Il est utilisable par voie sous-cutanée ou en perfusion IV lente sur plus de quinze minutes : le patient étant en décubitus, une perfusion plus longue sur une heure est préférable (moins d’effets indésirables en perfusion lente).
La posologie maximale de néfopam : 6 ampoules soit 120 mg/24 h.
Il existe une administration détournée du néfopam avec l’administrées per os des ampoules injectables. Cette utilisation semble avoir peu d’intérêt compte tenu d’une biodisponibilité très faible (30%), et cet usage n’a jamais été validé.
Comme la kétamine, l’intérêt du néfopam réside surtout en post opératoire en la gestion des douleurs aigues et surtout à but d’épargne morphinique.

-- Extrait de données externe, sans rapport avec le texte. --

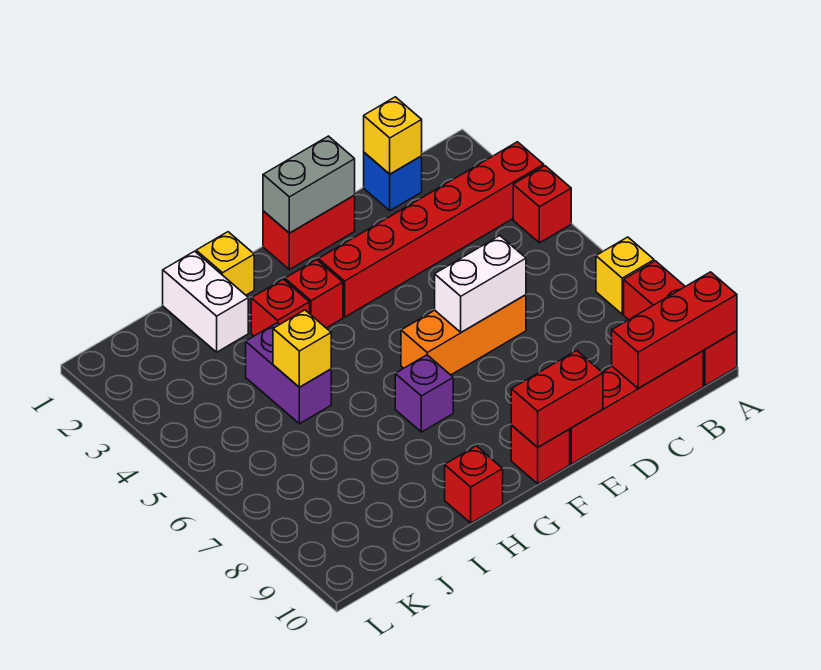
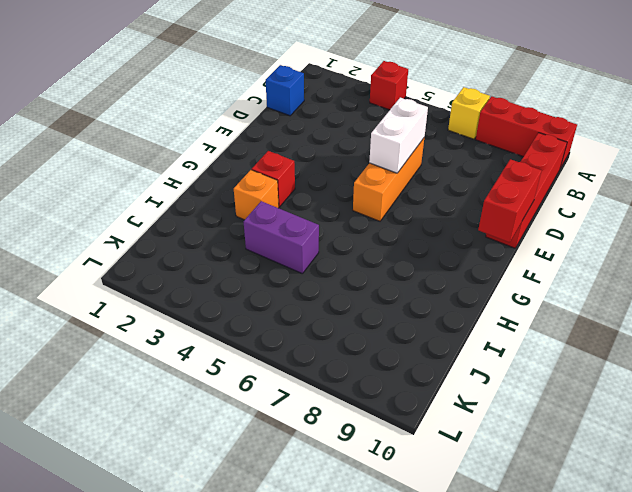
orange brick H3 level 1 -> red brick H3 level 1
none -> red brick A3:F3 level 1
none -> red brick E1:F1 level 1
none -> red brick F10 level 1

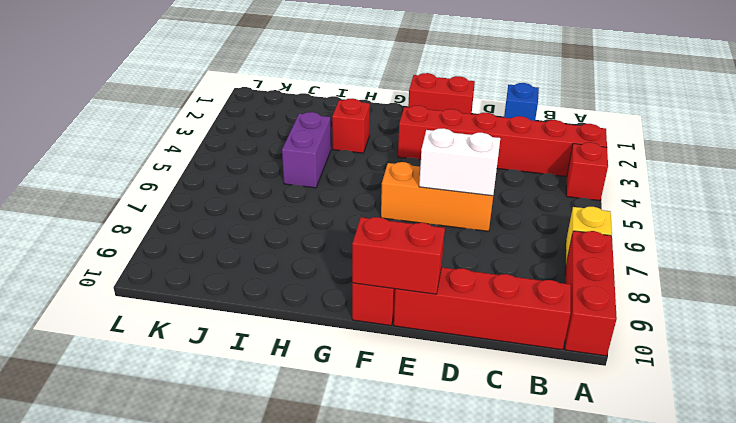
none -> red brick G3 level 1
none -> purple brick G7 level 1
none -> yellow brick H1 level 1

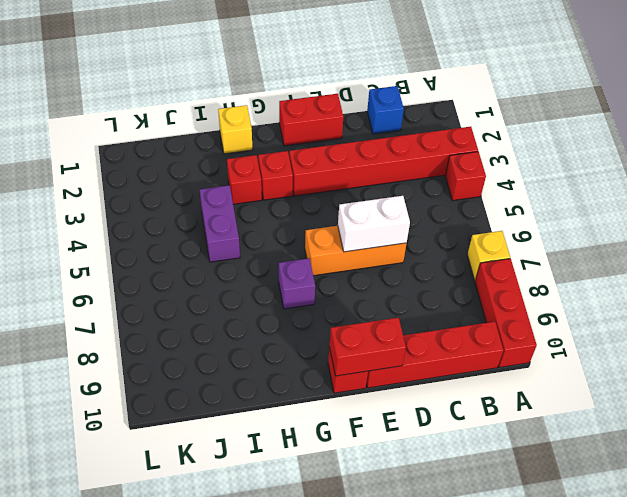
none -> red brick H10 level 1
none -> white brick I1:I2 level 1
none -> red brick A10:C10 level 2

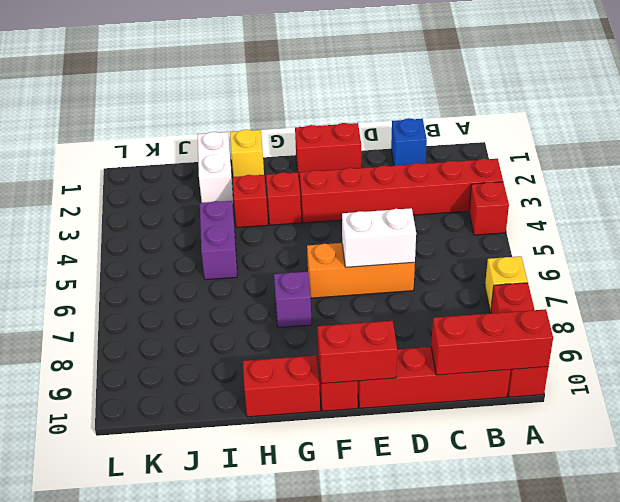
red brick G10:H10 level 1 -> red brick H10 level 1
none -> yellow brick C1 level 2
none -> grey brick E1:F1 level 2
none -> yellow brick I5 level 2

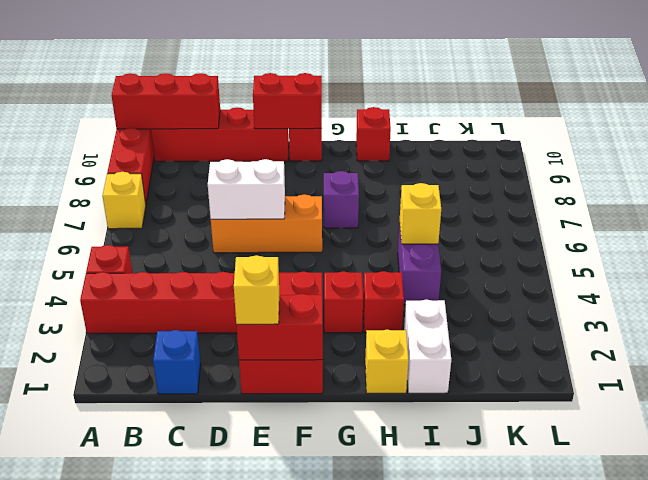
red brick E1:F1 level 2 -> grey brick E1:F1 level 2
yellow brick E1 level 3 -> yellow brick C1 level 2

Antalgiques modulateurs de la transmission

Anesthésiques locaux
Les anesthésiques locaux sont largement utilisés et clairement indiqués dans le traitement et la prévention des douleurs aiguës induites par les soins (application cutanée d’EMLA®), via une anesthésie cutanée superficielle qui dure une à deux heures.
Dans les douleurs neuropathiques de topographie limitée (douleur post-zostérienne, douleur sur lésion nerveuse périphérique), il existe un emplâtre adhésif imprégné d’anesthésique local (Versatis®) [5]. Cet emplatre contient de la lidocaine et doit être appliqué pendant 12 heures en continu sur la zone douloureuse.

Capsaïcine
La capsaïcine est une substance extraite du piment rouge. L’application de capsaïcine a une action en 2 temps, initialement au premier contact elle active les récepteurs vanilloïdes et provoque une douleur puis le contact prolongé désensibilise ces mêmes récepteurs apportant alors l’effet antalgique. Les patchs de capsaïcine (Qutenza®) sont utilisés dans le traitement des douleurs neuropathiques périphériques de topographie limitée. Une application d’une heure de caspaïcine à concentration élevée est efficace pour plusieurs semaines à mois.

Conclusion
L’utilisation des antalgiques selon les mécanismes de la douleur et les modes d’action de chaque molécule permet ainsi une prise en charge individualisée.

Bibliographie
[1] Ventafridda V, Saita L, Ripamonti C, De Conno F.WHO guidelines for the use of analgesics in cancer pain. International Journal of tissue reactions, 1985, 7:93-6.
[2] Vargas-Schaffer G. Is the WHO analgesic ladder still valid? Twenty-four years of experience. Canada Familu Physician, 2010, 56(6): 514–517.
[3] Kremer M, Salvat E, Muller A, Yalcin I et Barrot M. Antidepressants and gabapentinoids in neuropathic pain: Mechanistic insights. Neuroscience, 2016, 3, 338:183-206.
[4] Gao M, Rejaei D, et Liu H. Ketamine use in current clinical practice. Acta Pharmacologia Sinica, 2016, 37(7):865-72.
[5] Katz P, Pegoraro V, Liedgens H. Characteristics, resource utilization and safety profile of patients prescribed with neuropathic pain treatments: a real-world evidence study on general practices in Europe – the role of the lidocaine 5% medicated plaster. Current Medical Research and Opinion, 2017, 33(8):1481-1489.